Julian Borger and Tony Karon look at the bizarre Resolution 2803 adopted by the United Nations Security Council.

Al Haq, the premier West Bank Palestinian human rights organisation, issued a strong statment in advance calling for its rejection on grounds which lose none of their validity despite the Security Council vote.

Borger talks of the “the miasma of vagueness” in every aspect of the text.

His judgment on what the international community thinks it is doing is interesting: “In going along with the “Trump plan”, they hope to emulate and ultimately outdo Israel at its own game, riding the tiger of the American president’s ego, in the hope of eventually steering him in their desired direction.”

International law, it would appear, is now being determined by how best to flatter “the American president’s ego” .
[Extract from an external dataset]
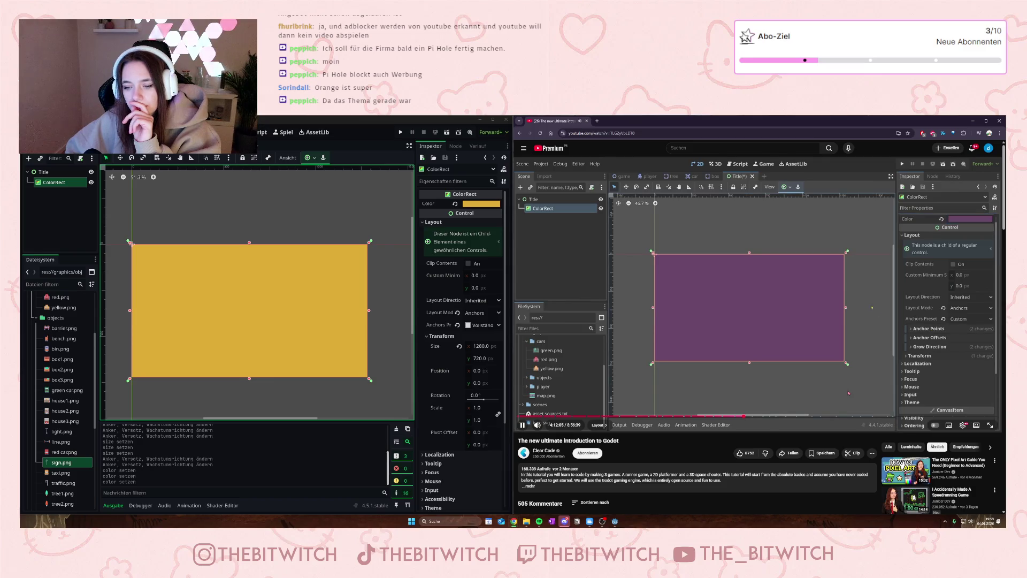
click(834, 366)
Tony Karon is bemused, too. He writes: “There’s something absurd about the Trump Administration seeking U.N. authorization for anything; it mostly acts wholly independently, and contemptuously, of international law and its institutions.”

In all this murkiness, two things are clear:

  1. The Security Council adoption of the US plan does nothing to change its essentially colonial character (to dismember and recolonize Gaza in line with the goals of Israel’s continuing genocide, and even weirdly echoing the British Mandate  – Western control of at least a part of Palestine); and
  2. the Security Council has abrogated its responsibility to uphold international law.

As Al Haq emphasised, “international law does not permit the legal rights of Palestinians to be extinguished nor the legal obligations upon Third States to be abandoned” – whatever the Security Council has now voted.

Troubled times indeed…

RK

PS: We’ve added Trumps’s self-congratulatory, modesty-personified tweet about having pulled off “one of the biggest approvals in the History of the Unted Nations…” Just so you know.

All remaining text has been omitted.